Render each line from the start of the data through the line containing "proprietari di siti" as one string in a JSON list, omitting blank lines.

Saved data entries
------------------------------------------------------------------------

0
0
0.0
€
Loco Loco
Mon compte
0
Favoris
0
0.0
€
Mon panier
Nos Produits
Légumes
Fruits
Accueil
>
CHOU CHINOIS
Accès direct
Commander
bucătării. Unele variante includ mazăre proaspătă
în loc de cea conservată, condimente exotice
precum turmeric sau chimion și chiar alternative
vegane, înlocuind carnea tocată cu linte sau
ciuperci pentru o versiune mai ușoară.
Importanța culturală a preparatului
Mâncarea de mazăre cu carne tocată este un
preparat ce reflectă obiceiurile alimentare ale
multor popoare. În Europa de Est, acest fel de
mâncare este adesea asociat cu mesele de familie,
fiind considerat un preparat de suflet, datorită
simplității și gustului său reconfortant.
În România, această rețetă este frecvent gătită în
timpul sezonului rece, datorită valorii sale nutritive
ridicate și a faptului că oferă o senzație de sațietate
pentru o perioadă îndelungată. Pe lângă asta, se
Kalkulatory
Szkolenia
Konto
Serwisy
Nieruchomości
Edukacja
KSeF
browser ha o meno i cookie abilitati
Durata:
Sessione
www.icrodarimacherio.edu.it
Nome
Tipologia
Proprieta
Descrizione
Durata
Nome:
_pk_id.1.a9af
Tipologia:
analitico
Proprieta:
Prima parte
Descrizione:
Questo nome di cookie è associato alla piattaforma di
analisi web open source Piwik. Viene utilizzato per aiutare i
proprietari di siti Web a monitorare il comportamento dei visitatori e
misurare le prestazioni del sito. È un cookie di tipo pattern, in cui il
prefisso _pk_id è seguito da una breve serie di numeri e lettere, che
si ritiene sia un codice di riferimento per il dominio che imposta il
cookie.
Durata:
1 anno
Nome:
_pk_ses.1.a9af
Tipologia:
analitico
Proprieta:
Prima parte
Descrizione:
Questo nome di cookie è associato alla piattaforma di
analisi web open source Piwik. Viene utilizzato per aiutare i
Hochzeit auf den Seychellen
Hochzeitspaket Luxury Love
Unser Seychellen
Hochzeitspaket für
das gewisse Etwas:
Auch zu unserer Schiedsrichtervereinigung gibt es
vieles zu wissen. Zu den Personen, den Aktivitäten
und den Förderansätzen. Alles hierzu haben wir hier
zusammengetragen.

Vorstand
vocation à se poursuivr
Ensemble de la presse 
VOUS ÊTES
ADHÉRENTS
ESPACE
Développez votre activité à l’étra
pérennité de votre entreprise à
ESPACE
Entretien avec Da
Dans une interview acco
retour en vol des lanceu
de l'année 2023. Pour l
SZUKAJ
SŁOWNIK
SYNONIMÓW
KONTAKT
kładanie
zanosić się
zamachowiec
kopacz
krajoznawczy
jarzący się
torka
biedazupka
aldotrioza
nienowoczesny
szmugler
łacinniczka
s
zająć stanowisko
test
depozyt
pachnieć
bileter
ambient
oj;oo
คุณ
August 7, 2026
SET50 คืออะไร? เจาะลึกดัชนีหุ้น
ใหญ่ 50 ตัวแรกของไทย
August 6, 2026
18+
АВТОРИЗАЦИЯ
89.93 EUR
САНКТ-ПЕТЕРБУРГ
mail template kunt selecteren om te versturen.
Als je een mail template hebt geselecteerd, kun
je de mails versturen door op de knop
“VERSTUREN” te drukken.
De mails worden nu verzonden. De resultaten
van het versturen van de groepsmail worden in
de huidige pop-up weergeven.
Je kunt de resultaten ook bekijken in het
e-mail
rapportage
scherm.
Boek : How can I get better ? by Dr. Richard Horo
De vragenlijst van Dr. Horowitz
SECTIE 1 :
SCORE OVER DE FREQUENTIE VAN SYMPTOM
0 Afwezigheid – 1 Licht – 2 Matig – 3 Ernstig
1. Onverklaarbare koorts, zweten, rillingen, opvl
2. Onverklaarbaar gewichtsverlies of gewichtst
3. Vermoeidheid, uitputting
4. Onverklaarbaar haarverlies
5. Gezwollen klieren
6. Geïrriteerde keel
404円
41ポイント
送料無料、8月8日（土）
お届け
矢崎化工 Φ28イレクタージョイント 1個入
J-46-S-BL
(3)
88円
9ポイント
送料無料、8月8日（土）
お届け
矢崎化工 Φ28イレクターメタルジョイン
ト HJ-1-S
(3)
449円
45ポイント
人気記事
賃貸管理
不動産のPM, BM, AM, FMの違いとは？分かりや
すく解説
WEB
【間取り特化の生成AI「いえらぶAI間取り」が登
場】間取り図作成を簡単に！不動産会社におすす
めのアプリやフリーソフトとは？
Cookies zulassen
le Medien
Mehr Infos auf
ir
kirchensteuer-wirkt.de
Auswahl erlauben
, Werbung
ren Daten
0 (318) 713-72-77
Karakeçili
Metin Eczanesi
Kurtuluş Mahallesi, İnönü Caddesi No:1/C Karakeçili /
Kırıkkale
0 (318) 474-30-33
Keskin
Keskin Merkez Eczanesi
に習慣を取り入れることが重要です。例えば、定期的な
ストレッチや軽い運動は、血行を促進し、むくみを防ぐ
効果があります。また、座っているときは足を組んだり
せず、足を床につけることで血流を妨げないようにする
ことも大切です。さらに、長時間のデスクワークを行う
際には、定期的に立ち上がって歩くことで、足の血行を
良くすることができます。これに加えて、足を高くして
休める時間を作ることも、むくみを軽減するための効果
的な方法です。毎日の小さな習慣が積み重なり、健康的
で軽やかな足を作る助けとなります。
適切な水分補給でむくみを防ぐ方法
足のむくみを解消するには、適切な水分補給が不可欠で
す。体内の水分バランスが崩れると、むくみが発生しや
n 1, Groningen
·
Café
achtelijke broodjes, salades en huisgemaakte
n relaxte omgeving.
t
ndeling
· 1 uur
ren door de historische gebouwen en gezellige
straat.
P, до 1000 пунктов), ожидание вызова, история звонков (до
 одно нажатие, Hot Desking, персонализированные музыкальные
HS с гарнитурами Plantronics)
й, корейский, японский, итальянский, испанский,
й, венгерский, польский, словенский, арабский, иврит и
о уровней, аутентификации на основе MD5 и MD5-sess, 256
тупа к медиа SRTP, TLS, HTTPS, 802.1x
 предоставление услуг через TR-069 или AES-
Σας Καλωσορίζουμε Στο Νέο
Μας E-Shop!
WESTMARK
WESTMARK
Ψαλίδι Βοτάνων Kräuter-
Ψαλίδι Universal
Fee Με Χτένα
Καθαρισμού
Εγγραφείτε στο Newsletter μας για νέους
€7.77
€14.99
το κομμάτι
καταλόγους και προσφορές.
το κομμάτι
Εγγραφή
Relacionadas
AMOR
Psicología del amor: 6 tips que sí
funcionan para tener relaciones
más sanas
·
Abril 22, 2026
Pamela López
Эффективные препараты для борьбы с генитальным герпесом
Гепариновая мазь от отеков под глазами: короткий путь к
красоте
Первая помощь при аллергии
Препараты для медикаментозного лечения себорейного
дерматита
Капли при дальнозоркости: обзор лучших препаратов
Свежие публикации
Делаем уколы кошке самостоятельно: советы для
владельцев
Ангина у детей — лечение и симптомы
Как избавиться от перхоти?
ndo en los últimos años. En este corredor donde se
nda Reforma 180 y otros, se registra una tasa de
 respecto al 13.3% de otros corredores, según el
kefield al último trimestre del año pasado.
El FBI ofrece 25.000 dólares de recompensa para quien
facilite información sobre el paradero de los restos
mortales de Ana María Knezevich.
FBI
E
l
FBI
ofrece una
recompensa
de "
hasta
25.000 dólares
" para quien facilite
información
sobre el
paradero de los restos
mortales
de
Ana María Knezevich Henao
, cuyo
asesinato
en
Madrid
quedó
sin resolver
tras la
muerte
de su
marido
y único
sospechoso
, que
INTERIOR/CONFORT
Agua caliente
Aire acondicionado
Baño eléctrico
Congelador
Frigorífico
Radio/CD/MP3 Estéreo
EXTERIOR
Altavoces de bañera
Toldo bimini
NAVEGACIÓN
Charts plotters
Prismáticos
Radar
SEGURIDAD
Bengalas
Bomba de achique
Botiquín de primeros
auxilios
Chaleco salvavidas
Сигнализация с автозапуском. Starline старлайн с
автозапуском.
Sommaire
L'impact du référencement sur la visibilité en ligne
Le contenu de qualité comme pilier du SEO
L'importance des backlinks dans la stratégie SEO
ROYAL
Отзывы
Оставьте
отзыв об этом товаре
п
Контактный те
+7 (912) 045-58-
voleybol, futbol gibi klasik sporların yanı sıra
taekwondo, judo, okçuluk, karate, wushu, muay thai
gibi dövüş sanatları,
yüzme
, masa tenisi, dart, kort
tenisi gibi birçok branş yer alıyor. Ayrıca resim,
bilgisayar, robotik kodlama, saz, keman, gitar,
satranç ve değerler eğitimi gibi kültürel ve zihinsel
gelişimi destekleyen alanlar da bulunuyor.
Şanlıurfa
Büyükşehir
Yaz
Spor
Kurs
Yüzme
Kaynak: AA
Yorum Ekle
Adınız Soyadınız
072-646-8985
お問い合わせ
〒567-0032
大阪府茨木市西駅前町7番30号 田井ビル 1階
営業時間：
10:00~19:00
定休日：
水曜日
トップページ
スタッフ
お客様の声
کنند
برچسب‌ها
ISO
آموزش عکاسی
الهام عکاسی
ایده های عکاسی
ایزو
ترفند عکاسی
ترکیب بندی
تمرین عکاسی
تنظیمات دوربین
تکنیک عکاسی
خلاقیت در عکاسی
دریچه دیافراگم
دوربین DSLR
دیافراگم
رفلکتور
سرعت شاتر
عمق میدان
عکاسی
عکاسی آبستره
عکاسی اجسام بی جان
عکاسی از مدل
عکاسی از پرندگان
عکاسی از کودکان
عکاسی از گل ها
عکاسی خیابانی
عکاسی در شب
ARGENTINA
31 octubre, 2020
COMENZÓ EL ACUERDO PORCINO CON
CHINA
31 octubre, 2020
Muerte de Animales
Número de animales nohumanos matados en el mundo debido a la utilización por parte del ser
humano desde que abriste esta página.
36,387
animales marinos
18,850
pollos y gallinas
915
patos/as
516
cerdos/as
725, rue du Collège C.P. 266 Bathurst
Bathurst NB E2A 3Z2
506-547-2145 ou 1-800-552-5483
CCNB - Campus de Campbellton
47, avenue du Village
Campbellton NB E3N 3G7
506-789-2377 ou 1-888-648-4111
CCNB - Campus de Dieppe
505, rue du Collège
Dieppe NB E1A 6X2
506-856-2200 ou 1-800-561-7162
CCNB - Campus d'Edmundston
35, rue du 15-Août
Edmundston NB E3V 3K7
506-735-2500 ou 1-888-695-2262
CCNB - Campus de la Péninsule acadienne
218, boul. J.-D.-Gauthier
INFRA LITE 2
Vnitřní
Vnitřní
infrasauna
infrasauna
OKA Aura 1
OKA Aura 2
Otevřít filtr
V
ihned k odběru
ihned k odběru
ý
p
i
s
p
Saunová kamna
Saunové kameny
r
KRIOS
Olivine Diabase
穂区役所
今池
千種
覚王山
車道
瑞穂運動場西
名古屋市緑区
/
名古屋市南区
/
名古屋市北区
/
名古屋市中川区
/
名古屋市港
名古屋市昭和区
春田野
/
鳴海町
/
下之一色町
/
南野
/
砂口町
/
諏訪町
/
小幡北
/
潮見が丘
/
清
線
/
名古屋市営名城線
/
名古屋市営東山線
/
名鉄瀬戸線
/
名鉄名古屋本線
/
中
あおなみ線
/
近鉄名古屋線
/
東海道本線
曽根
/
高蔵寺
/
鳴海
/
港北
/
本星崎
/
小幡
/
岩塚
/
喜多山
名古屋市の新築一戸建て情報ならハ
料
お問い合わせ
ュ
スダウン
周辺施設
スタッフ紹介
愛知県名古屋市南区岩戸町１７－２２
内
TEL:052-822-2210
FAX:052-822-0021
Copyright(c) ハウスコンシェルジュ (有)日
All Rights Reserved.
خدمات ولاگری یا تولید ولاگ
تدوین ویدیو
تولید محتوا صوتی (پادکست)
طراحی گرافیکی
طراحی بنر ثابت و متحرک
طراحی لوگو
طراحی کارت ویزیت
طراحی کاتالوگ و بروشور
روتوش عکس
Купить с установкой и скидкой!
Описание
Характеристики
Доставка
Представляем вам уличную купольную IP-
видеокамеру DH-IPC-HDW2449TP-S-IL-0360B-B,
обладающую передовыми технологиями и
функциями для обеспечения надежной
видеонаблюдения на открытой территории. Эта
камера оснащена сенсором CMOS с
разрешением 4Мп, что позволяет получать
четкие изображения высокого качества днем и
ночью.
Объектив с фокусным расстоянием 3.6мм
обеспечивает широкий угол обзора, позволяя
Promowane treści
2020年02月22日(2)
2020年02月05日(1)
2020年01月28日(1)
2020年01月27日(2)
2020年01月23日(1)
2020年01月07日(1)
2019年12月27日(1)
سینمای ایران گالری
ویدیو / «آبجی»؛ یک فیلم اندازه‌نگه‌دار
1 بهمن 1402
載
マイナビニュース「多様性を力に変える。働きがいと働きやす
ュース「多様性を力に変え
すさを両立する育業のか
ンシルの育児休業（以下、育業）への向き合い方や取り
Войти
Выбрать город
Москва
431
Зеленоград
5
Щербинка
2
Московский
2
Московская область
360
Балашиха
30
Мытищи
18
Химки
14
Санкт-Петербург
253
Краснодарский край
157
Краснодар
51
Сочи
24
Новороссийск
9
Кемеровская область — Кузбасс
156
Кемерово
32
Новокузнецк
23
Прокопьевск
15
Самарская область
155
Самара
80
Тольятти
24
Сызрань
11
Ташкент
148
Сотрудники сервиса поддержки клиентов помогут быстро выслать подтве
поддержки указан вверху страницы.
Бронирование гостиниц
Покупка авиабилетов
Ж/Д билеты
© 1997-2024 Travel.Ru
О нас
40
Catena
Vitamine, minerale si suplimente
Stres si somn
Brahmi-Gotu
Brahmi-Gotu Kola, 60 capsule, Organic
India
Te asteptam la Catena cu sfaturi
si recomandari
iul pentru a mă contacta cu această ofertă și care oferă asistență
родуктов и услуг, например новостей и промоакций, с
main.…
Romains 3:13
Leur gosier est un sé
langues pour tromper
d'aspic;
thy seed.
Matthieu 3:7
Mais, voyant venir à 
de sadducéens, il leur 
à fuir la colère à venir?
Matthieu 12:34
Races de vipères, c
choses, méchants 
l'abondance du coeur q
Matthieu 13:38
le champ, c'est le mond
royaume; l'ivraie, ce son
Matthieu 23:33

------------------------------------------------------------------------

• **Answer section**:
[
  "0",
  "0",
  "0.0",
  "€",
  "Loco Loco",
  "Mon compte",
  "0",
  "Favoris",
  "0",
  "0.0",
  "€",
  "Mon panier",
  "Nos Produits",
  "Légumes",
  "Fruits",
  "Accueil",
  ">",
  "CHOU CHINOIS",
  "Accès direct",
  "Commander",
  "bucătării. Unele variante includ mazăre proaspătă",
  "în loc de cea conservată, condimente exotice",
  "precum turmeric sau chimion și chiar alternative",
  "vegane, înlocuind carnea tocată cu linte sau",
  "ciuperci pentru o versiune mai ușoară.",
  "Importanța culturală a preparatului",
  "Mâncarea de mazăre cu carne tocată este un",
  "preparat ce reflectă obiceiurile alimentare ale",
  "multor popoare. În Europa de Est, acest fel de",
  "mâncare este adesea asociat cu mesele de familie,",
  "fiind considerat un preparat de suflet, datorită",
  "simplității și gustului său reconfortant.",
  "În România, această rețetă este frecvent gătită în",
  "timpul sezonului rece, datorită valorii sale nutritive",
  "ridicate și a faptului că oferă o senzație de sațietate",
  "pentru o perioadă îndelungată. Pe lângă asta, se",
  "Kalkulatory",
  "Szkolenia",
  "Konto",
  "Serwisy",
  "Nieruchomości",
  "Edukacja",
  "KSeF",
  "browser ha o meno i cookie abilitati",
  "Durata:",
  "Sessione",
  "www.icrodarimacherio.edu.it",
  "Nome",
  "Tipologia",
  "Proprieta",
  "Descrizione",
  "Durata",
  "Nome:",
  "_pk_id.1.a9af",
  "Tipologia:",
  "analitico",
  "Proprieta:",
  "Prima parte",
  "Descrizione:",
  "Questo nome di cookie è associato alla piattaforma di",
  "analisi web open source Piwik. Viene utilizzato per aiutare i",
  "proprietari di siti Web a monitorare il comportamento dei visitatori e"
]